━━ EXTRAIT CHOISI

D’ici le mois de juin 2022, la Tunisie envisage de lancer des appels d’offres pour la production de 1 500 mégawatts d’énergie renouvelable, avait également annoncé la ministre, reconnaissant le retard pris par le pays en matière de transition énergétique.

A noter que 100 mégawatts pourraient alimenter 100 000 foyers tunisiens.

Trop de procédures tue l’ambition

En effet, les projets de production des ER d’autoconsommation, haute et moyenne tensions, sont assujettis à une autorisation préalable, par décision du ministre chargé de l’Energie prise sur avis d’une commission technique, conformément à l’article 12 de la loi de 2015 relative à la production d’électricité à partir des énergies renouvelables.

Des autorisations sont également, exigées après l’achèvement de la réalisation de l’unité de production de l’électricité à partir des énergies renouvelables et son raccordement au réseau électrique national ne se fait qu’après la vérification de sa conformité aux conditions requises alors que sa mise en exploitation exige aussi une démarche de réception de la part des experts de la STEG.

L’annulation du système d’autorisation va alléger, à cet effet, les procédures et mettra fin à une bureaucratie qui ralentit le rythme de la transition énergétique dans un pays ou la sécurité énergétique risque d’être encore plus fragilisée au cours des prochaines années, selon une récente étude de l’ITES (Institut Tunisien des Etudes Stratégiques), intitulée “la sécurité énergétique de la Tunisie à l’horizon 2030”. https://www.leaders.com.tn/uploads/FCK_files/ITES,%20secu-nrj%202030,%2014%20fev%202022.pdf.

La Tunisie pourrait ainsi aller au-delà d’une production de seulement 500 mégawatts, sachant que 46 projets de production d’énergie renouvelable sont actuellement en cours.

Selon la ministre de l’Industrie, la suppression des autorisations pourrait encourager l’investissement et la production des énergies face à la hausse des prix et à l’impact du conflit russo-ukrainien sur ce secteur.

“Nous comptons créer une instance de régulation de l’énergie verte… Nous allons soumettre cette proposition à une consultation publique d’ici le troisième trimestre”, a-t-elle annoncé.

L’énergie au cœur des engagements de la Tunisie à l’international

Dans le cadre de sa Contribution déterminée au niveau national (CDN), mise à jour et soumise en 2021 à la Convention-cadre des Nations unies sur le Changement climatique, la Tunisie a rehaussé ses ambitions d’atténuation des émissions de gaz à effet de serre et s’est fixée pour objectif de réduire l’intensité carbone nationale à 45% à l’horizon 2030 par rapport à son niveau de 2010.

Le secteur de l’énergie se place au cœur de ces ambitions. Car, la Tunisie prévoit de développer davantage la production et l’accès aux énergies renouvelables, améliorer son efficacité énergétique, maîtriser les émissions dues aux procédés industriels.

━━━━

== ACTION REQUISE 1 ==
Pour chaque affirmation, dites par oui ou par non si elle concorde avec l’extrait sur la transition énergétique en Tunisie, en citant textuellement les mots de l’extrait qui tranchent. (a) Quarante-six projets de production d’énergie renouvelable sont en cours en Tunisie. (b) La Tunisie vise à réduire son intensité carbone nationale à 45 % d’ici 2030 par rapport à son niveau de 2005. (c) La proposition d’une instance de régulation de l’énergie verte sera soumise à une consultation publique d’ici le deuxième trimestre.
L’extrait et les entrées sont des documents indépendants l’un de l’autre.

━━ ENTRÉES FOURNIES

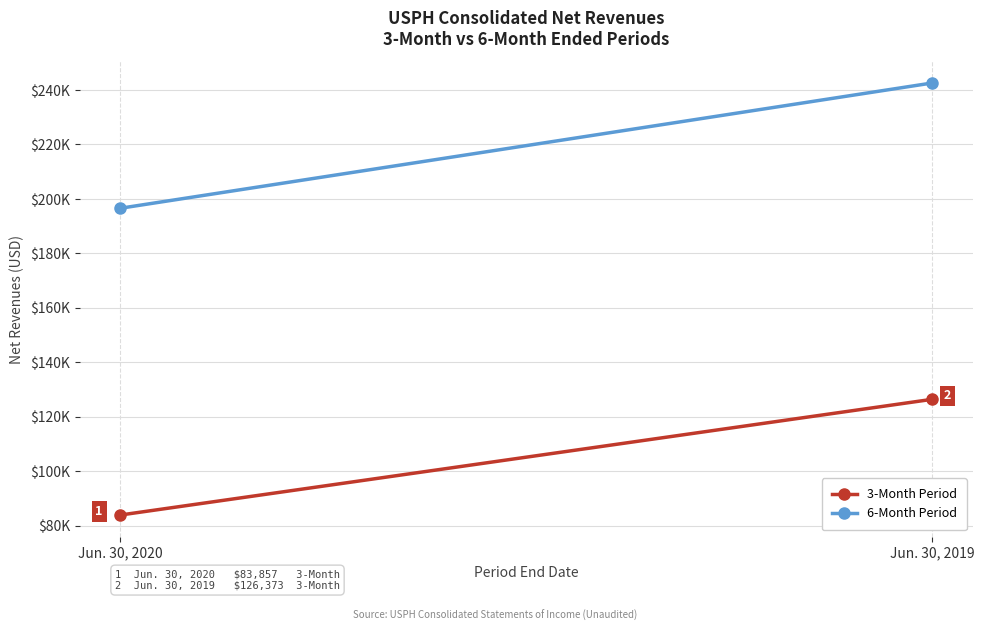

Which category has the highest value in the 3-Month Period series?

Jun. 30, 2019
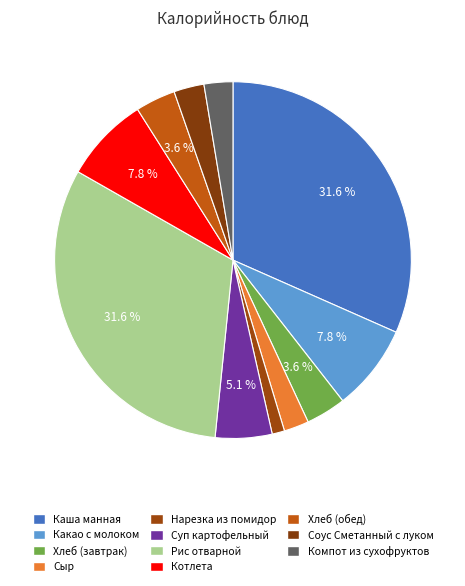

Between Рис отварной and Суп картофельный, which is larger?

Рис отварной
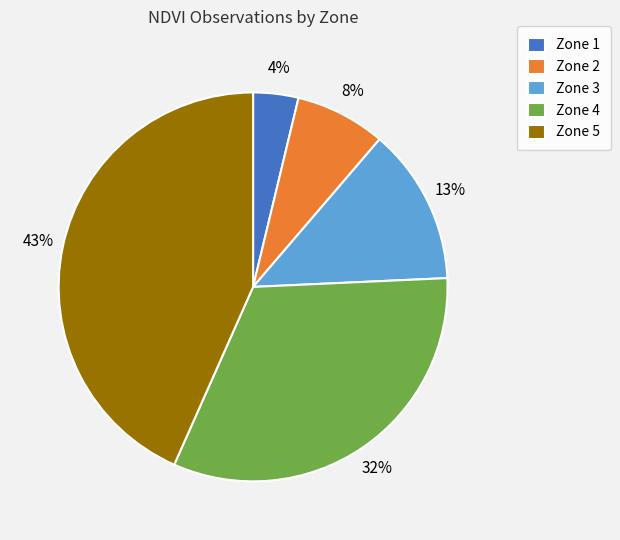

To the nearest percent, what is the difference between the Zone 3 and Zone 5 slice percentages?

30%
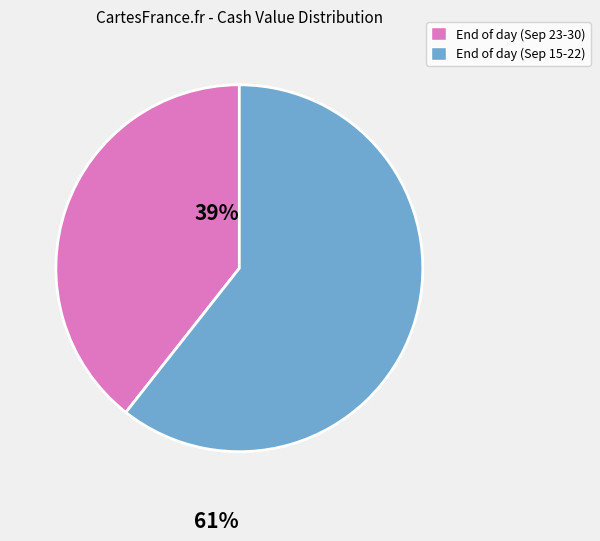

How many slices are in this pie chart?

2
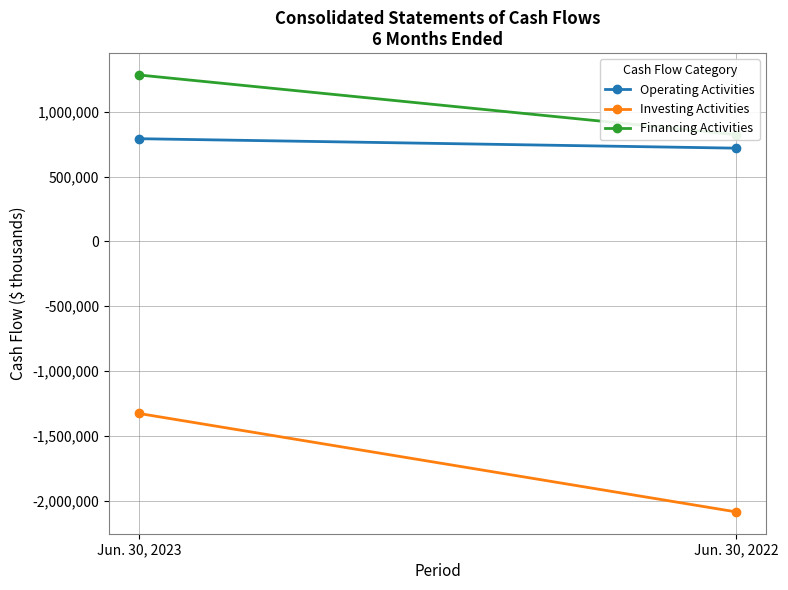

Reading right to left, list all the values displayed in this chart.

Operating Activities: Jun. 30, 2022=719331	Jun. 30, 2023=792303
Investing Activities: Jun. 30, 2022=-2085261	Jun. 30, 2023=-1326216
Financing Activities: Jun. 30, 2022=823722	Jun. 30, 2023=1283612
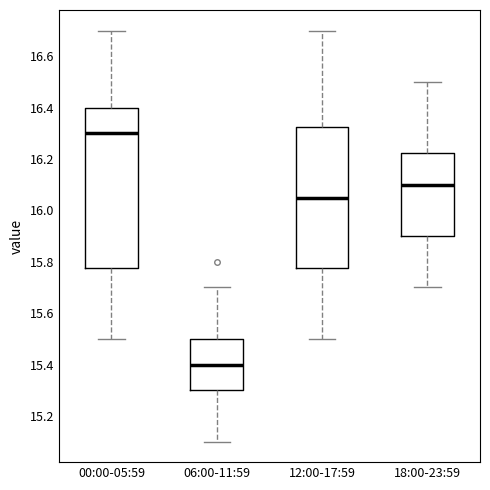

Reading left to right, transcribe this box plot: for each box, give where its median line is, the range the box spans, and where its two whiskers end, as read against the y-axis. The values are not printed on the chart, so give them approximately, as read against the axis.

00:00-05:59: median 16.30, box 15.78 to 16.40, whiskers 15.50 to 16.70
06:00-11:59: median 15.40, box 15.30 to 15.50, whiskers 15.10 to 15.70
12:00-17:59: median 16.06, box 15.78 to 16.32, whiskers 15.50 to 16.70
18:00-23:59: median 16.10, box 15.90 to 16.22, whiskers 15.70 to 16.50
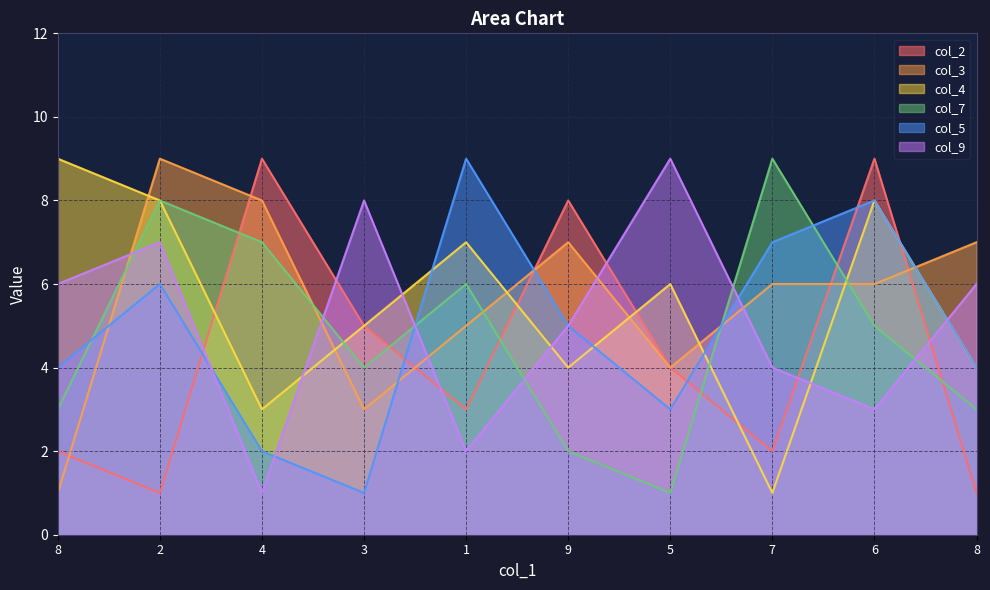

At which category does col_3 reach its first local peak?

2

━━━━

== ACTION REQUISE 2 ==
Dans les entrées, recopiez mot pour mot les lignes à partir de celle qui contient « To the nearest » jusqu’à celle qui contient « Reading right to », incluse. Laissez les images de côté, s’il vous plaît.

== SOLUTION PROPOSÉE 1 ==
(a) Oui : « 46 projets de production d’énergie renouvelable sont actuellement en cours ».
(b) Non : « réduire l’intensité carbone nationale à 45% à l’horizon 2030 par rapport à son niveau de 2010 ».
(c) Non : « Nous allons soumettre cette proposition à une consultation publique d’ici le troisième trimestre ».

== SOLUTION PROPOSÉE 2 ==
To the nearest percent, what is the difference between the Zone 3 and Zone 5 slice percentages?

30%

How many slices are in this pie chart?

2

Reading right to left, list all the values displayed in this chart.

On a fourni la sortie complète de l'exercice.